30.  Does anyone have a tool for converting old-style C programs to ANSI
C, or for automatically generating prototypes?

A:   Two programs, protoize and unprotoize, convert back and forth
between prototyped and “old style” function definitions and
declarations.  (These programs do _not_ handle full-blown
translation between “Classic” C and ANSI C.)  These programs exist
as patches to the FSF GNU C compiler, gcc.  Look for the file
protoize-1.39.0 in pub/gnu at prep.ai.mit.edu (18.71.0.38), or at
several other FSF archive sites.

Several prototype generators exist, many as modifications to lint.
(See also question 94.)

31.  What’s the difference between “char const *p” and “char * const p”?

A:   “char const *p” is a pointer to a constant character (you can’t
change the character); “char * const p” is a constant pointer to a
(variable) character (i.e. you can’t change the pointer).  (Read
these “inside out” to understand them.  See question 66.)

32.  My ANSI compiler complains about a mismatch when it sees

extern int func(float);

int func(x)
float x;
{…

A:   You have mixed the new-style prototype declaration
“extern int func(float);” with the old-style definition
“int func(x) float x;”.  Old C (and ANSI C, in the absence of
prototypes) silently promotes floats to doubles when passing them
as arguments, and arranges that doubles being passed are coerced
back to floats if the formal parameters are declared that way.
◆ ◆ ◆
◆ TASKS TO PERFORM:
[1] Using the C FAQ excerpt, answer each of the following:
(a) Which two programs convert between prototyped and old-style function definitions and declarations?
(b) How does the C FAQ excerpt describe "char * const p"?
(c) When floats are passed as arguments, what does old C silently promote them to?
[2] Carry on the C FAQ excerpt, picking up after its last sentence.
The records play no role in any of this.

(Dataset excerpt)
◆ ◆ ◆
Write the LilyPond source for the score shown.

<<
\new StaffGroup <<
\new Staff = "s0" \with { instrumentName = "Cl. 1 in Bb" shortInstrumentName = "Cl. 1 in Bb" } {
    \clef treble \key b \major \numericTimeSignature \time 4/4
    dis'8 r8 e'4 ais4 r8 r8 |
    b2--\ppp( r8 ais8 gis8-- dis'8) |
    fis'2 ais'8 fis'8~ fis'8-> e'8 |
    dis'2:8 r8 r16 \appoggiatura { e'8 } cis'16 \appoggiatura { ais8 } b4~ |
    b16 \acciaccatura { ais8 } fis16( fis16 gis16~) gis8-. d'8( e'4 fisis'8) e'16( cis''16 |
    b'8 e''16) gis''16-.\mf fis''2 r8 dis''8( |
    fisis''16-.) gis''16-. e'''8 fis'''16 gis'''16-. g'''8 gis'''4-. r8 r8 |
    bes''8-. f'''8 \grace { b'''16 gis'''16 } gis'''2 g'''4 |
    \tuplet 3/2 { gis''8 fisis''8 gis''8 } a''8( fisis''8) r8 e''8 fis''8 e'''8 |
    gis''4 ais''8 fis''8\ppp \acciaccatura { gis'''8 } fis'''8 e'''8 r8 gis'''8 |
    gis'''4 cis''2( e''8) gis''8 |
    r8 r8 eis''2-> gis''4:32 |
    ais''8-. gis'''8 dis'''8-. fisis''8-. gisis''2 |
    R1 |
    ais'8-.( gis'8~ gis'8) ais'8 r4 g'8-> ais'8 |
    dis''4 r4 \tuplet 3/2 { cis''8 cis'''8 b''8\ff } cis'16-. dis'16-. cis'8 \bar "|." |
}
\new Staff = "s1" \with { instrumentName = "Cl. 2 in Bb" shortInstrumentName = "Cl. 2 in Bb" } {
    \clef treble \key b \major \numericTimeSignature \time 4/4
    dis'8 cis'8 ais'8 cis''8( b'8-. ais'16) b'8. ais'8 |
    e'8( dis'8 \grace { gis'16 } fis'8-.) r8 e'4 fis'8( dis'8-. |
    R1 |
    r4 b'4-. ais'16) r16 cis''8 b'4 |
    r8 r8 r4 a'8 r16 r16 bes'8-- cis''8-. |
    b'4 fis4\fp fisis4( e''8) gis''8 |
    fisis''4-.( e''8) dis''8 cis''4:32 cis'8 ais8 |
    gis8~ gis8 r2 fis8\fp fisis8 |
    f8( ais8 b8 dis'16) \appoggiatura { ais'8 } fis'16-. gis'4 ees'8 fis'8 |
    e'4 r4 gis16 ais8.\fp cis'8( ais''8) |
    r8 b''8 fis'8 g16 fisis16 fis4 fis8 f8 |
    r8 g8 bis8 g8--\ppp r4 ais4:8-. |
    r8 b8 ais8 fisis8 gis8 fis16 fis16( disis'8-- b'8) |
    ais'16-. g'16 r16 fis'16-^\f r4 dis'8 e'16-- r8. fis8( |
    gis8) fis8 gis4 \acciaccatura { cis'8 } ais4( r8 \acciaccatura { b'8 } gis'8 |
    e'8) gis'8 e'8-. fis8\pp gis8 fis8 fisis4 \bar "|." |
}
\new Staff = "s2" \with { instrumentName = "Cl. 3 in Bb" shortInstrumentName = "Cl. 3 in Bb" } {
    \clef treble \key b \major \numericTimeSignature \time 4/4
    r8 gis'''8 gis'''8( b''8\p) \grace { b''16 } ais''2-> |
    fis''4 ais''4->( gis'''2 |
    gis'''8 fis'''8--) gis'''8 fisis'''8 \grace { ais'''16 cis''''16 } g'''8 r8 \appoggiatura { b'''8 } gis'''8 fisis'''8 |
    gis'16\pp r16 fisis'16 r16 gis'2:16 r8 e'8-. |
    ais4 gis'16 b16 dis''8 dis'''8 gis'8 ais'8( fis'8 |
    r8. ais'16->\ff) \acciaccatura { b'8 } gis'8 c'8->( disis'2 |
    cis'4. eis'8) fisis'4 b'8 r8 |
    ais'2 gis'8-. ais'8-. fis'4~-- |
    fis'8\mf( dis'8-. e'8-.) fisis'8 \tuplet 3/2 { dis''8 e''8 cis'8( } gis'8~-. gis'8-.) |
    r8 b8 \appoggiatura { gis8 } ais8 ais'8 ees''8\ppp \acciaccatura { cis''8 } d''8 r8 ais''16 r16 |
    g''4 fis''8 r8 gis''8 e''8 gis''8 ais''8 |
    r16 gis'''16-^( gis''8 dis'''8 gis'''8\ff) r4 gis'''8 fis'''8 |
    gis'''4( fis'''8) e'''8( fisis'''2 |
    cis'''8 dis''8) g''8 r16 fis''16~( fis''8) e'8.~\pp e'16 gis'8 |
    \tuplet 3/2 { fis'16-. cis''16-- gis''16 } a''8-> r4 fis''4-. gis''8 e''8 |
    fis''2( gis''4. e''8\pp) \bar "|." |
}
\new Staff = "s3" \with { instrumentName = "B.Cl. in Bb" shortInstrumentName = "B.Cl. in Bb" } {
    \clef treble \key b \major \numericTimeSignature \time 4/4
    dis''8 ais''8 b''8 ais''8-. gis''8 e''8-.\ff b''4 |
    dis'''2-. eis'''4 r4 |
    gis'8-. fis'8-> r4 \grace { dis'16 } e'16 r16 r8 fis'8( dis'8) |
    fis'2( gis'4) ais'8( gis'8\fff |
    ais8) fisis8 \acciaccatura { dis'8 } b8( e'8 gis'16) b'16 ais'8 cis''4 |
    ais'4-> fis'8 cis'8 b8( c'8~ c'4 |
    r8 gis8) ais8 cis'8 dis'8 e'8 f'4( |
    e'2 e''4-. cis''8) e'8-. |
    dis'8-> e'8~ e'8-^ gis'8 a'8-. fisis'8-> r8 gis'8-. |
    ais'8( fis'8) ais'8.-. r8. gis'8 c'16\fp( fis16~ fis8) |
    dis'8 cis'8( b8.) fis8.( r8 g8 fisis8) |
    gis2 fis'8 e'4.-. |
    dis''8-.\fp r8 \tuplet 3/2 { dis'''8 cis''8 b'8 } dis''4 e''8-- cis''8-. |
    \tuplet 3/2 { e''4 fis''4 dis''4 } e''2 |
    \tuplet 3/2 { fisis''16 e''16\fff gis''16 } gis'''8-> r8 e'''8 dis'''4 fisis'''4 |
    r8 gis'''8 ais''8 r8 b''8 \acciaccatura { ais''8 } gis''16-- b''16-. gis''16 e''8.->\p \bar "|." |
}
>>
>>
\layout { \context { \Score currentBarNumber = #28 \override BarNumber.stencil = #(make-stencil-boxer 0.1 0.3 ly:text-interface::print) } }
◆ ◆ ◆
◆ ANSWER SET:
[1]
(a) protoize and unprotoize
(b) As a constant pointer to a (variable) character, meaning the pointer can't be changed
(c) Doubles

[2]
The problem can be fixed either by using new-style syntax
consistently in the definition:

int func(float x) { … }

or by changing the new-style prototype declaration to match the
old-style definition:

extern int func(double);

(In this case, it would be clearest to change the old-style
definition to use double as well, as long as the address of that
parameter is not taken.)

Reference: ANSI Sec. 3.3.2.2 .

33.  I’m getting strange syntax errors inside code which I’ve #ifdeffed
out.

A:   Under ANSI C, the text inside a “turned off” #if, #ifdef, or
#ifndef must still consist of “valid preprocessing tokens.”  This
means that there must be no unterminated comments or quotes (note
particularly that an apostrophe within a contracted word could look
like the beginning of a character constant), and no newlines inside
quotes.  Therefore, natural-language comments and pseudocode should
always be written between the “official” comment delimiters /* and
*/.  (But see also question 96.)

References: ANSI Sec. 2.1.1.2 p. 6, Sec. 3.1 p. 19 line 37.

34.  Can I declare main as void, to shut off these annoying “main
returns no value” messages?  (I’m calling exit(), so main doesn’t
return.)

A:   No.  main must be declared as returning an int, and as taking
either zero or two arguments (of the appropriate type).  If you’re
calling exit() but still getting warnings, you’ll have to insert a
redundant return statement (or use a “notreached” directive, if
available).

References: ANSI Sec. 2.1.2.2.1 pp. 7-8.

35.  Why does the ANSI Standard not guarantee more than six monocase
characters of external identifier significance?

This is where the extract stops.